We provide a library for the CanIsolator Click as well as a demo application (example), developed using MikroElektronika compilers. The demo can run on all the main MikroElektronika development boards.
Package can be downloaded/installed directly form compilers IDE(recommended way), or downloaded from our LibStock, or found on mikroE github account.
This library contains API for CanIsolator Click driver.
Config Object Initialization function.
void canisolator_cfg_setup ( canisolator_cfg_t *cfg );
Initialization function.
CANISOLATOR_RETVAL canisolator_init ( canisolator_t ctx, canisolator_cfg_t cfg );
Click Default Configuration function.
void canisolator_default_cfg ( canisolator_t *ctx );
Generic multi write function.
void canisolator_generic_multi_write ( canisolator_t ctx, canisolator_data_t data_buf, uart_length_t len );
Generic multi read function.
void canisolator_generic_multi_read ( canisolator_t ctx, canisolator_data_t data_buf, uart_length_t len );
Generic single read function.
canisolator_data_t canisolator_generic_single_read ( canisolator_t *ctx );
Generic single write function.
void canisolator_generic_single_write ( canisolator_t *ctx, canisolator_data_t tx_data );
This is a example which demonstrates the use of Can Isolator Click board.
The demo application is composed of two sections :
Configuring clicks and log objects.
void application_init ( void )
{
log_cfg_t log_cfg;
canisolator_cfg_t cfg;
/**
* Logger initialization.
* Default baud rate: 115200
* Default log level: LOG_LEVEL_DEBUG
* @note If USB_UART_RX and USB_UART_TX
* are defined as HAL_PIN_NC, you will
* need to define them manually for log to work.

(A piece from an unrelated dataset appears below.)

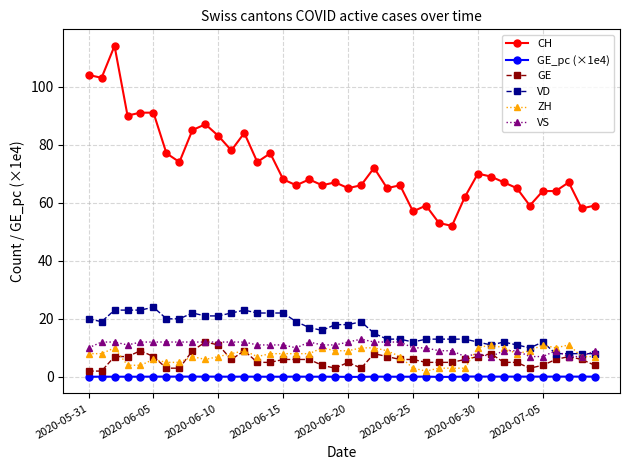

What are all the series names shown in the legend?

CH, GE_pc (×1e4), GE, VD, ZH, VS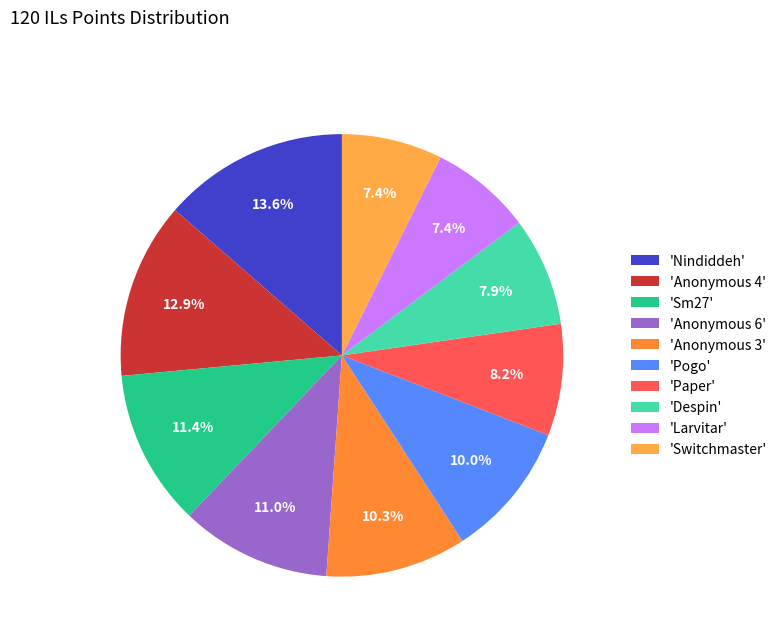

How many slices are in this pie chart?

10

* See @b LOG_MAP_USB_UART macro definition for detailed explanation.
*/
LOG_MAP_USB_UART( log_cfg );
log_init( &logger, &log_cfg );
log_printf( &logger, "---- Application Init ----\r\n" );
// Click initialization.
canisolator_cfg_setup( &cfg );
CANISOLATOR_MAP_MIKROBUS( cfg, MIKROBUS_1 );
canisolator_init( &canisolator, &cfg );
log_printf( &logger, "---------------------\r\n" );
log_printf( &logger, " CAN Isolator Click\r\n" );
log_printf( &logger, "---------------------\r\n" );
Delay_ms ( 100 );
}
Checks if new data byte has received in RX buffer ( ready for reading ) and if ready than reads one byte from RX buffer. In the second case, the application task writes message data via UART. Results are being sent to the Usart Terminal where you can track their changes.
void application_task ( void )
{
canisolator_data_t tmp;
// Task implementation.
#ifdef DEMO_APP_RECEIVER
// RECEIVER - UART polling
tmp = canisolator_generic_single_read( &canisolator );
log_printf( &logger, " %c ", tmp );
#endif
#ifdef DEMO_APP_TRANSMITER
// TRANSMITER - TX each 2 sec
uint8_t cnt;
for ( cnt = 0; cnt < 9; cnt ++ )
{
canisolator_generic_single_write( &canisolator, demo_message[ cnt ] );
Delay_ms ( 100 );
}
Delay_ms ( 1000 );
Delay_ms ( 1000 );
#endif
}
The full application code, and ready to use projects can be installed directly form compilers IDE(recommneded) or found on LibStock page or mikroE GitHub accaunt.
Other mikroE Libraries used in the example:
Additional notes and informations
Depending on the development board you are using, you may need USB UART click, USB UART 2 Click or RS232 Click to connect to your PC, for development systems with no UART to USB interface available on the board. The terminal available in all Mikroelektronika compilers, or any other terminal application of your choice, can be used to read the message.